Stored records
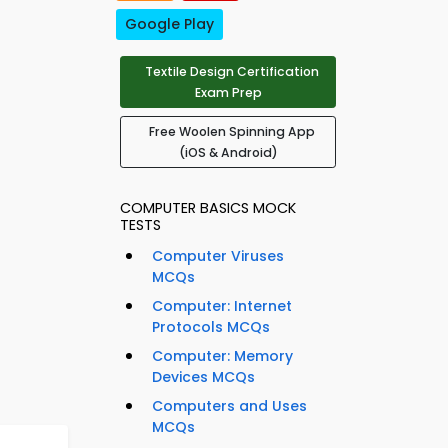
Google Play
Textile Design Certification
Exam Prep
Free Woolen Spinning App
(iOS & Android)
COMPUTER BASICS MOCK
TESTS
Computer Viruses
MCQs
Computer: Internet
Protocols MCQs
Computer: Memory
Devices MCQs
Computers and Uses
MCQs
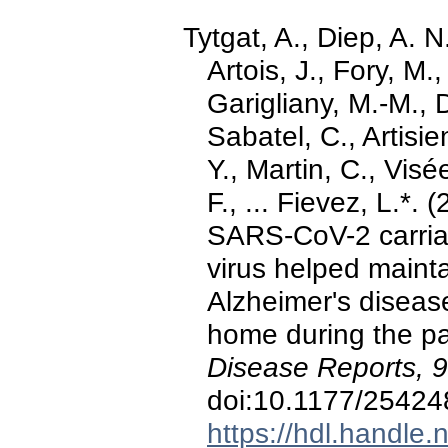
Tytgat, A., Diep, A. 
Artois, J., Fory, M
Garigliany, M.-M., 
Sabatel, C., Artisi
Y., Martin, C., Vis
F., ... Fievez, L.*.
SARS-CoV-2 carriag
virus helped maintai
Alzheimer's disease
home during the p
Disease Reports, 9
doi:10.1177/2542
https://hdl.handle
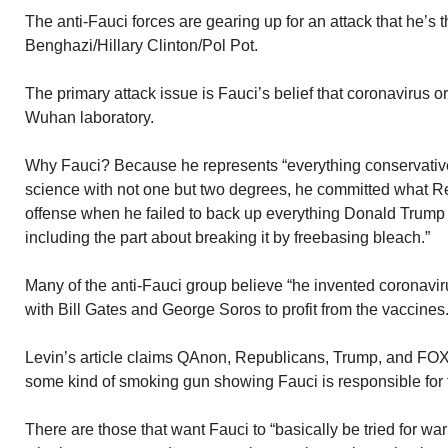
The anti-Fauci forces are gearing up for an attack that he’s
Benghazi/Hillary Clinton/Pol Pot.
The primary attack issue is Fauci’s belief that coronavirus o
Wuhan laboratory.
Why Fauci? Because he represents “everything conservativ
science with not one but two degrees, he committed what R
offense when he failed to back up everything Donald Trump 
including the part about breaking it by freebasing bleach.”
Many of the anti-Fauci group believe “he invented coronaviru
with Bill Gates and George Soros to profit from the vaccines.
Levin’s article claims QAnon, Republicans, Trump, and FO
some kind of smoking gun showing Fauci is responsible for t
There are those that want Fauci to “basically be tried for w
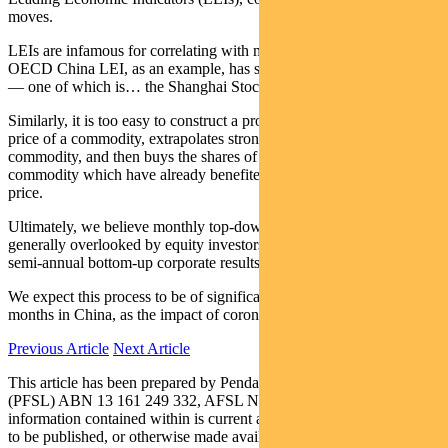
moves.
LEIs are infamous for correlating with market moves. But the
OECD China LEI, as an example, has six underlying constituents
— one of which is… the Shanghai Stock Exchange.
Similarly, it is too easy to construct a process that notes the rising
price of a commodity, extrapolates strong demand in China for that
commodity, and then buys the shares of the producers of that
commodity which have already benefited from the rising product
price.
Ultimately, we believe monthly top-down economic data is
generally overlooked by equity investors focused on quarterly or
semi-annual bottom-up corporate results.
We expect this process to be of significant advantage in the next few
months in China, as the impact of coronavirus plays out.
Previous Article
Next Article
This article has been prepared by Pendal Fund Services Limited
(PFSL) ABN 13 161 249 332, AFSL No 431426 and the
information contained within is current as at Feb 12, 2020. It is not
to be published, or otherwise made available to any person other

_YOUR TASK_
Verbatim repetition of the entries is required, excluding any pictures.

_ANSWER FOR THIS EXERCISE_
Google Play
Textile Design Certification
Exam Prep
Free Woolen Spinning App
(iOS & Android)
COMPUTER BASICS MOCK
TESTS
Computer Viruses
MCQs
Computer: Internet
Protocols MCQs
Computer: Memory
Devices MCQs
Computers and Uses
MCQs
Tytgat, A., Diep, A. 
Artois, J., Fory, M
Garigliany, M.-M., 
Sabatel, C., Artisi
Y., Martin, C., Vis
F., ... Fievez, L.*.
SARS-CoV-2 carriag
virus helped maintai
Alzheimer's disease
home during the p
Disease Reports, 9
doi:10.1177/2542
https://hdl.handle
The anti-Fauci forces are gearing up for an attack that he’s
Benghazi/Hillary Clinton/Pol Pot.
The primary attack issue is Fauci’s belief that coronavirus o
Wuhan laboratory.
Why Fauci? Because he represents “everything conservativ
science with not one but two degrees, he committed what R
offense when he failed to back up everything Donald Trump 
including the part about breaking it by freebasing bleach.”
Many of the anti-Fauci group believe “he invented coronaviru
with Bill Gates and George Soros to profit from the vaccines.
Levin’s article claims QAnon, Republicans, Trump, and FO
some kind of smoking gun showing Fauci is responsible for t
There are those that want Fauci to “basically be tried for w
moves.
LEIs are infamous for correlating with market moves. But the
OECD China LEI, as an example, has six underlying constituents
— one of which is… the Shanghai Stock Exchange.
Similarly, it is too easy to construct a process that notes the rising
price of a commodity, extrapolates strong demand in China for that
commodity, and then buys the shares of the producers of that
commodity which have already benefited from the rising product
price.
Ultimately, we believe monthly top-down economic data is
generally overlooked by equity investors focused on quarterly or
semi-annual bottom-up corporate results.
We expect this process to be of significant advantage in the next few
months in China, as the impact of coronavirus plays out.
Previous Article
Next Article
This article has been prepared by Pendal Fund Services Limited
(PFSL) ABN 13 161 249 332, AFSL No 431426 and the
information contained within is current as at Feb 12, 2020. It is not
to be published, or otherwise made available to any person other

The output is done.